デジタルハイスコープによる鉛蓄電池の充放電に伴う負極劣化の可視化
卒業研究(C1-電気化学2004〜)
の単元です。
小単元
概要
1、 緒言及び目的
現在の鉛蓄電池は、環境や資源の問題によって考案されている電気自動車や電力貯蔵への応用のために、高いエネルギー密度と長寿命化の両立が求められている。この目標を達成するために鉛蓄電池の解決すべき問題点として、放電反応によって電極表面上に析出する硫酸鉛による電極の腐食が挙げられる。この腐食の状態はこれまで様々な方法で研究されてきたが観察方法としては反応後のセル外観察がほとんどであった。

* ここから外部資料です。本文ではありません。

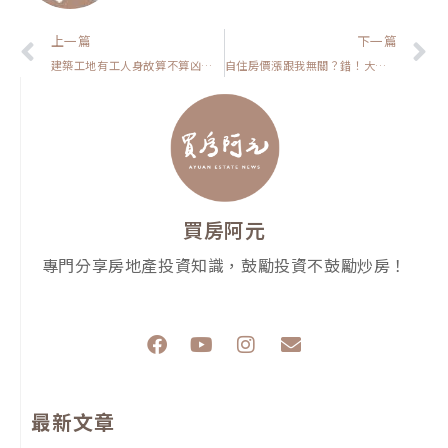
上一頁
上一篇
下一篇
建築工地有工人身故算不算凶宅？
自住房價漲跟我無關？錯！大有關係
買房阿元
專門分享房地產投資知識，鼓勵投資不鼓勵炒房！
F
Y
I
E
a
o
n
n
c
u
s
v
e
t
t
e
最新文章
b
u
a
l
o
b
g
o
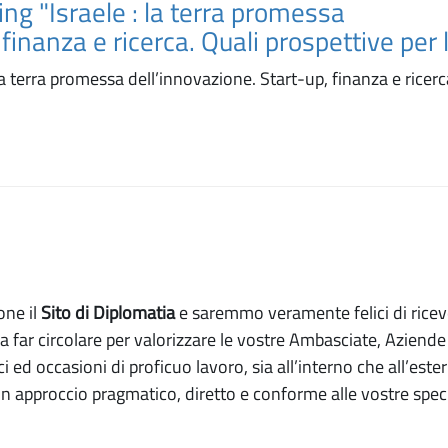
ng "Israele : la terra promessa
finanza e ricerca. Quali prospettive per l
la terra promessa dell’innovazione. Start-up, finanza e ricerc
one il
Sito di Diplomatia
e saremmo veramente felici di ricev
a far circolare per valorizzare le vostre Ambasciate, Aziende
ci ed occasioni di proficuo lavoro, sia all’interno che all’este
 approccio pragmatico, diretto e conforme alle vostre speci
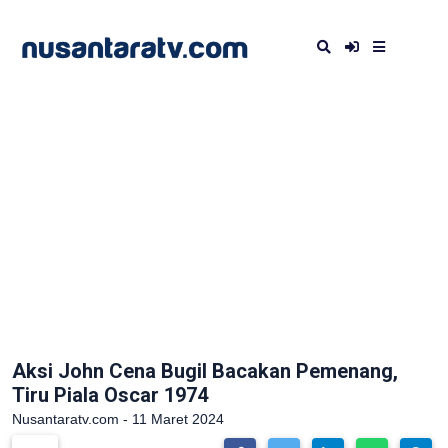
Aksi John Cena Bugil Bacakan Pemenang,
Tiru Piala Oscar 1974
Nusantaratv.com - 11 Maret 2024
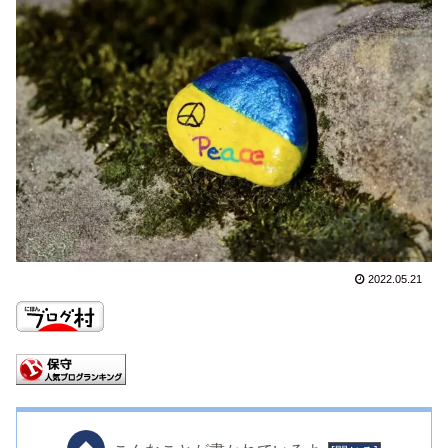
2022.05.21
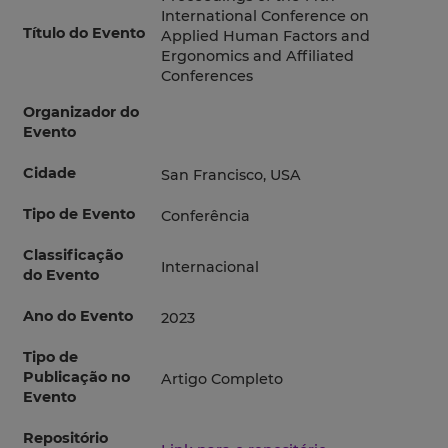
International Conference on
Título do Evento
Applied Human Factors and
Ergonomics and Affiliated
Conferences
Organizador do
Evento
Cidade
San Francisco, USA
Tipo de Evento
Conferência
Classificação
Internacional
do Evento
Ano do Evento
2023
Tipo de
Publicação no
Artigo Completo
Evento
Repositório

よって、鉛蓄電池の負極の電極反応過程をデジタルハイスコープを用いて観察することを目的とする。
2、 実験方法
鉛線(純度99.9%、φ0.50mm)をエポキシ樹脂で封入硬化した鉛線電極を作製する。その後、ドクターラップ(研磨機)を用いて鉛線電極表面を研磨し、仕上げに1分間化学研磨(酢酸(25Wt%、5g)+過酸化水素(35%、5g)+蒸留水(15g))する。サルフェーションを観察する試料極に鉛線電極を使用し対極、参照極に白金、電解液に5M硫酸水溶液を用いて、電位走査(以下CV)を行い、鉛線電極表面をデジタルハイスコープを用い観察する。掃引範囲は-1.5V〜-0.7V vs. Pt、掃引速度は50mV/minとし、同条件でITE電池研究所の電池添加剤を0.3〜0.1%になるように電解液に加え観察する。